On Feb. 11, doctors brought Morgan out of her four-day medically induced coma and kept her on a respirator. Her department issued a statement letting the community know that she was "fully conscious, alert and able to communicate with us by writing."

Her mind raced to her eight-month-old Cane Corso puppy named Ty.

"I just wrote Ty and a question mark," she says about her first communication. She was assured the dog was just fine.

Doctors asked her if she knew the day, and she said Tuesday. It was Friday.

When Acting Police Chief Christopher Brock visited her in the hospital, she had a more pressing question. In the summer, she had received a layoff notice from the department.

"I wrote, 'Can I come back to work?' My chief had a very wide smile, and he said 'Yeah, of course you're coming back to work.' At that point I gave him a thumbs up."

After she left the hospital, Morgan's right hip became the biggest obstacle during her physical therapy. She can move her leg up and down, but when she crosses her body with her knee, she feels a sharp stinging zap she compares to being hit with a TASER. This month, Morgan will have what she hopes is her final surgery (her seventh), when a neurosurgeon will attempt to repair the nerve.

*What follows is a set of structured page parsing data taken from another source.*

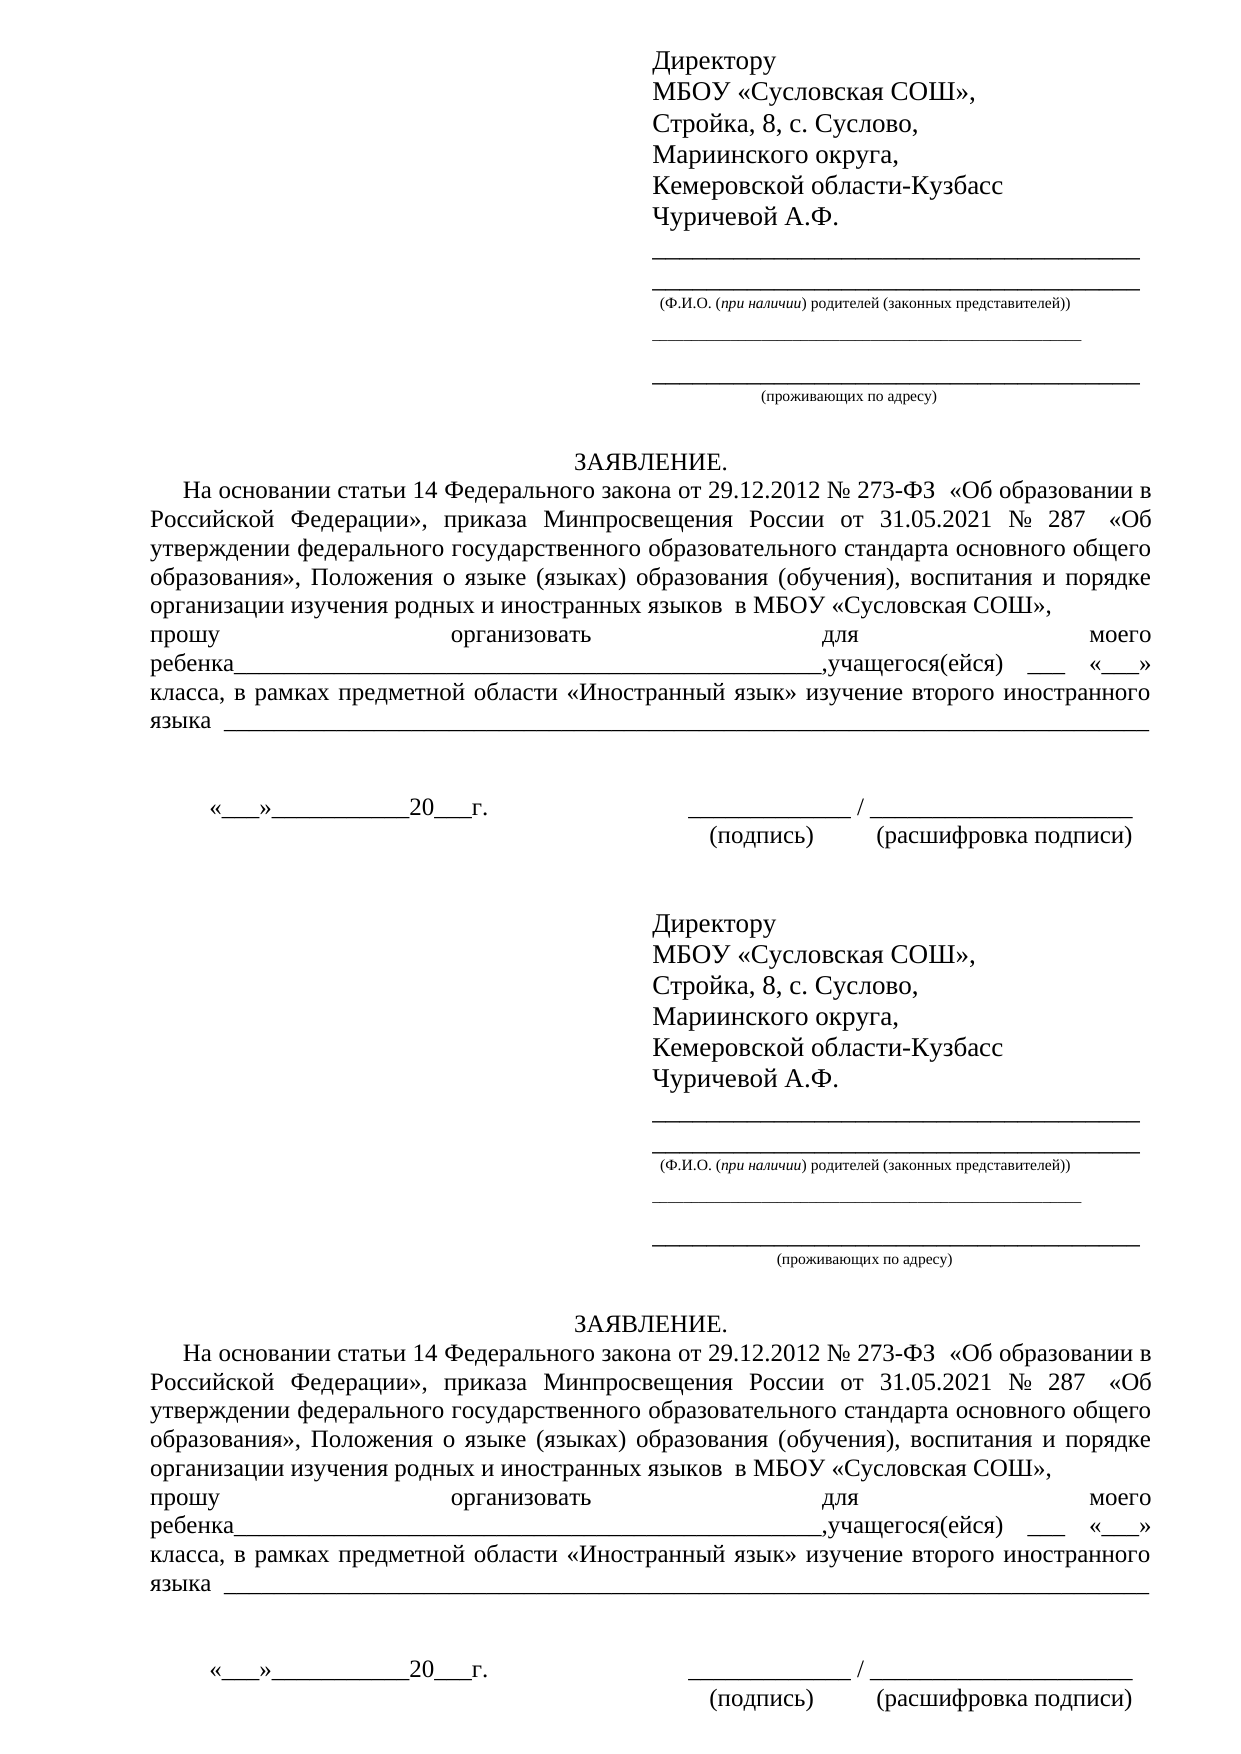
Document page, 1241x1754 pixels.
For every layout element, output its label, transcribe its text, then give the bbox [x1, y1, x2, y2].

text Директору [652, 44, 1152, 76]
text Стройка, 8, с. Суслово, [652, 969, 1152, 1000]
text Мариинского округа, [652, 1000, 1152, 1031]
text _______________________________________________________ [652, 1187, 1152, 1218]
text МБОУ «Сусловская СОШ», [652, 938, 1152, 969]
text _______________________________________________________ [652, 325, 1152, 356]
text прошу организовать для моего ребенка_______________________________________________,учащегося(ейся) ___ «___» класса, в рамках предметной области «Иностранный язык» изучение второго иностранного языка __________________________________________________________________________ [150, 619, 1152, 734]
text ЗАЯВЛЕНИЕ. [150, 1309, 1152, 1338]
text прошу организовать для моего ребенка_______________________________________________,учащегося(ейся) ___ «___» класса, в рамках предметной области «Иностранный язык» изучение второго иностранного языка __________________________________________________________________________ [150, 1482, 1152, 1597]
text «___»___________20___г. _____________ / _____________________ [150, 792, 1152, 821]
text Чуричевой А.Ф. [652, 1063, 1152, 1094]
text Чуричевой А.Ф. [652, 200, 1152, 231]
text На основании статьи 14 Федерального закона от 29.12.2012 № 273-ФЗ «Об образовании в Российской Федерации», приказа Минпросвещения России от 31.05.2021 № 287 «Об утверждении федерального государственного образовательного стандарта основного общего образования», Положения о языке (языках) образования (обучения), воспитания и порядке организации изучения родных и иностранных языков в МБОУ «Сусловская СОШ», [150, 476, 1152, 619]
text (подпись) (расшифровка подписи) [150, 821, 1152, 849]
text (Ф.И.О. (при наличии) родителей (законных представителей)) [652, 1156, 1152, 1187]
text На основании статьи 14 Федерального закона от 29.12.2012 № 273-ФЗ «Об образовании в Российской Федерации», приказа Минпросвещения России от 31.05.2021 № 287 «Об утверждении федерального государственного образовательного стандарта основного общего образования», Положения о языке (языках) образования (обучения), воспитания и порядке организации изучения родных и иностранных языков в МБОУ «Сусловская СОШ», [150, 1338, 1152, 1482]
text ________________________________________________________________________ [652, 231, 1152, 293]
text ____________________________________ [652, 1218, 1152, 1249]
text МБОУ «Сусловская СОШ», [652, 76, 1152, 107]
text ____________________________________ [652, 356, 1152, 387]
text ЗАЯВЛЕНИЕ. [150, 447, 1152, 476]
text (Ф.И.О. (при наличии) родителей (законных представителей)) [652, 293, 1152, 325]
text Кемеровской области-Кузбасс [652, 1031, 1152, 1063]
text ________________________________________________________________________ [652, 1094, 1152, 1156]
text (подпись) (расшифровка подписи) [150, 1683, 1152, 1712]
text Кемеровской области-Кузбасс [652, 169, 1152, 200]
text Стройка, 8, с. Суслово, [652, 107, 1152, 138]
text Директору [652, 907, 1152, 938]
text «___»___________20___г. _____________ / _____________________ [150, 1654, 1152, 1683]
text Мариинского округа, [652, 138, 1152, 169]
text (проживающих по адресу) [652, 1249, 1152, 1281]
text (проживающих по адресу) [652, 387, 1152, 418]
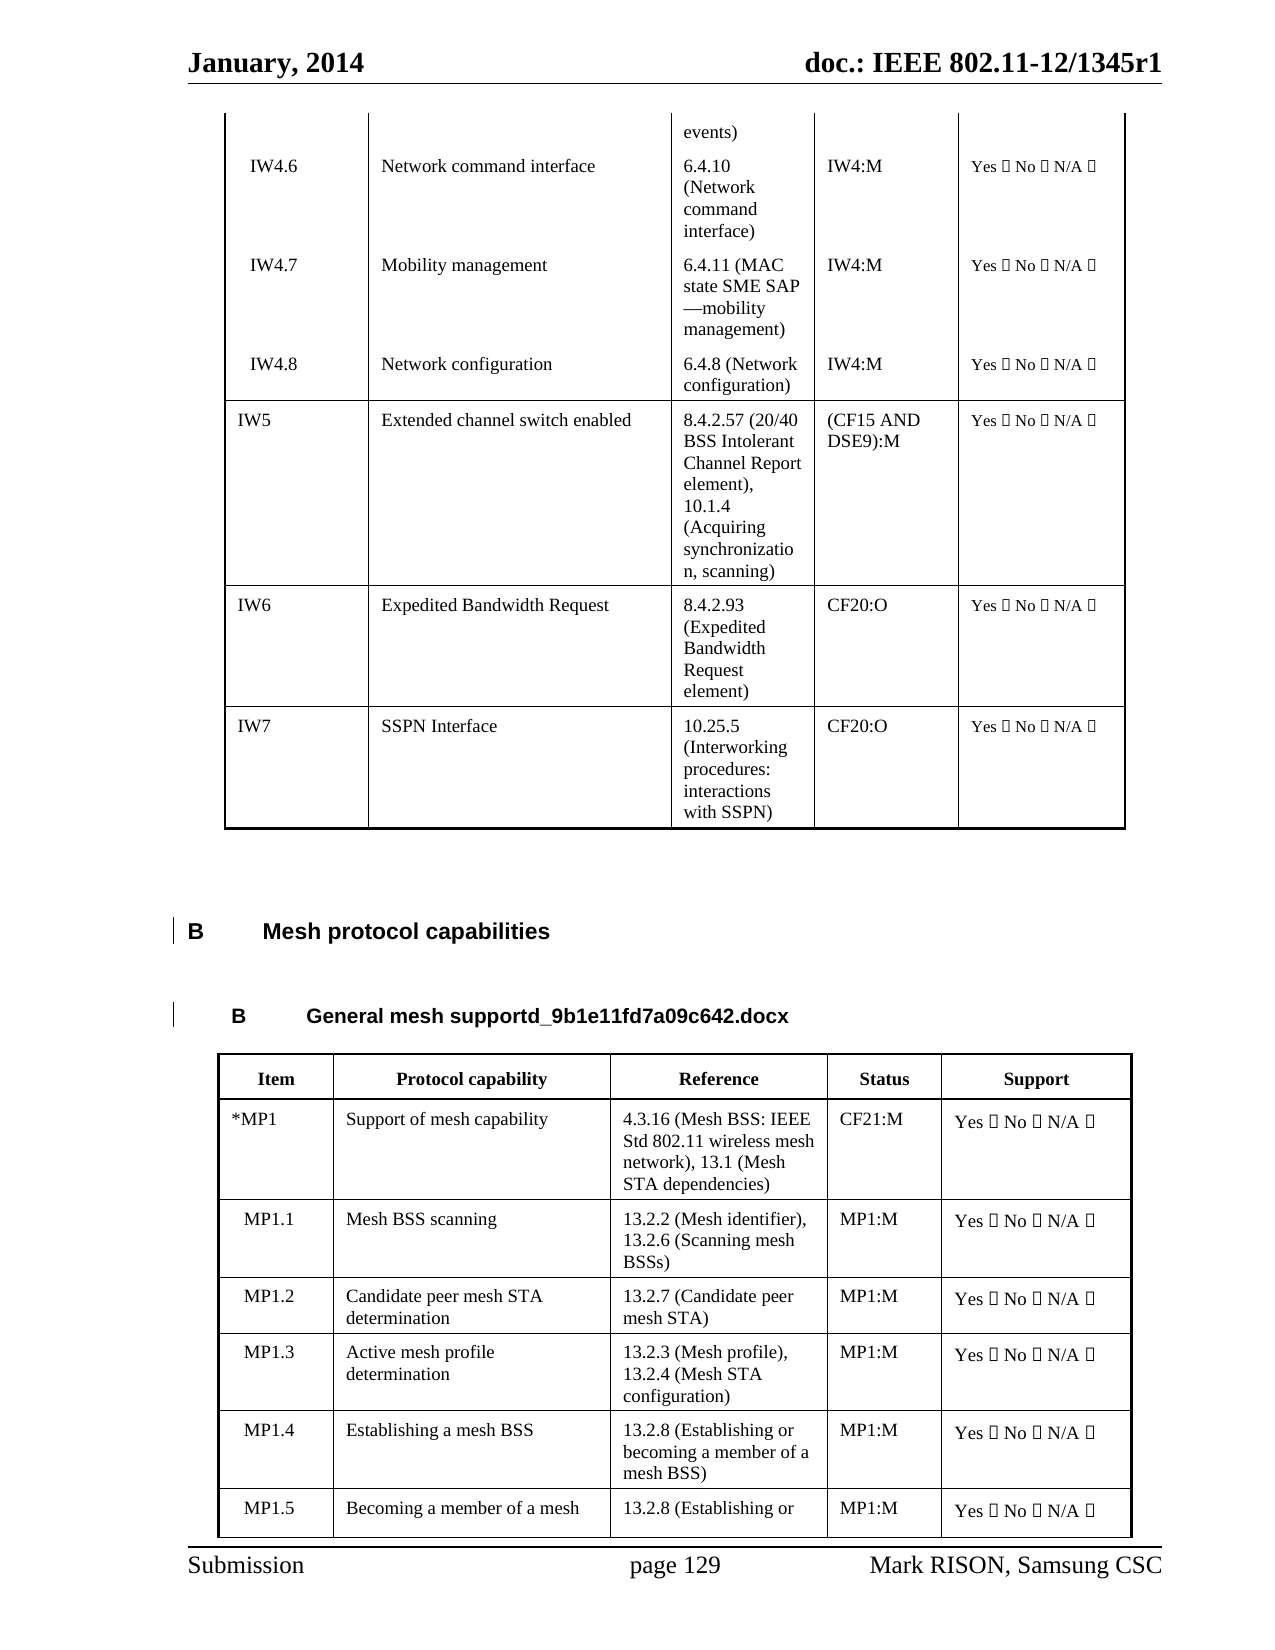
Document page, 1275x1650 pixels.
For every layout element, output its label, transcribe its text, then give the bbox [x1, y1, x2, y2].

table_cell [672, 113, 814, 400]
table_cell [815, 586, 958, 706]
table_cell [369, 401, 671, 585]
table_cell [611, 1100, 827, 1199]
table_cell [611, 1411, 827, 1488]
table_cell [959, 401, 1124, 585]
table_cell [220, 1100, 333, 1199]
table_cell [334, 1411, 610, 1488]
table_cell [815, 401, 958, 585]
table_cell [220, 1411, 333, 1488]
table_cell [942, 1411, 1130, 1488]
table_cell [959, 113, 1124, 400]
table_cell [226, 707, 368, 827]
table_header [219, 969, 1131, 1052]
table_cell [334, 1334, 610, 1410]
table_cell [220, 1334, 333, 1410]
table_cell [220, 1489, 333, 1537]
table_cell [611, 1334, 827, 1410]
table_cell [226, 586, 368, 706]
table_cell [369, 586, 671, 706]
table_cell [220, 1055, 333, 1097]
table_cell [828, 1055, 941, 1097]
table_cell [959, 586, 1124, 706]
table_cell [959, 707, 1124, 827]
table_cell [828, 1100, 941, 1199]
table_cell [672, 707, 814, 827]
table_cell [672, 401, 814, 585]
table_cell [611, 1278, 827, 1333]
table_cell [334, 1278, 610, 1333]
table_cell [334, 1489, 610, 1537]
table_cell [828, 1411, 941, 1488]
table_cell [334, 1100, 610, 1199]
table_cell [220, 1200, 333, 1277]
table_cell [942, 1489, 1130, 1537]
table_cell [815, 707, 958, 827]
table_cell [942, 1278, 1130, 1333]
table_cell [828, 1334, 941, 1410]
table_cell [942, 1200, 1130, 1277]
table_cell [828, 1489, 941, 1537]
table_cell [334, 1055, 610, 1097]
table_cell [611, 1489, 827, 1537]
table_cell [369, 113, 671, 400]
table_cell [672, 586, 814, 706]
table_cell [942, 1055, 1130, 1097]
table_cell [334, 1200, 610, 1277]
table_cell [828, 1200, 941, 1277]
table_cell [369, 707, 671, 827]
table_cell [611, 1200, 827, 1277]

She also credits her plastic surgeon with minimizing the scar on her chest with two surgeries.

"My stomach is the roadmap of where the Garden State Parkway meets Route 80," she jokes.

Her psychological recovery has been helped by her membership in the "Swiss Cheese Club," a group of officers shot in the line of duty who provided timely support.

Morgan was wearing her ballistic vest at the time of the shooting, and she urges all officers to wear them, even if they aren't comfortable. Morgan returned to light duty in January, 11 months after the shooting. Her return came with a promotion to detective—she works mostly shoplifting and burglary cases—and strict orders to maintain no contact with suspects.

"The way I looked at it is if I am capable to do this job I want to do it," she says. "This is who I am. If for some reason I couldn't get back, then he won. Granted he's dead, but if he takes what I love then he won."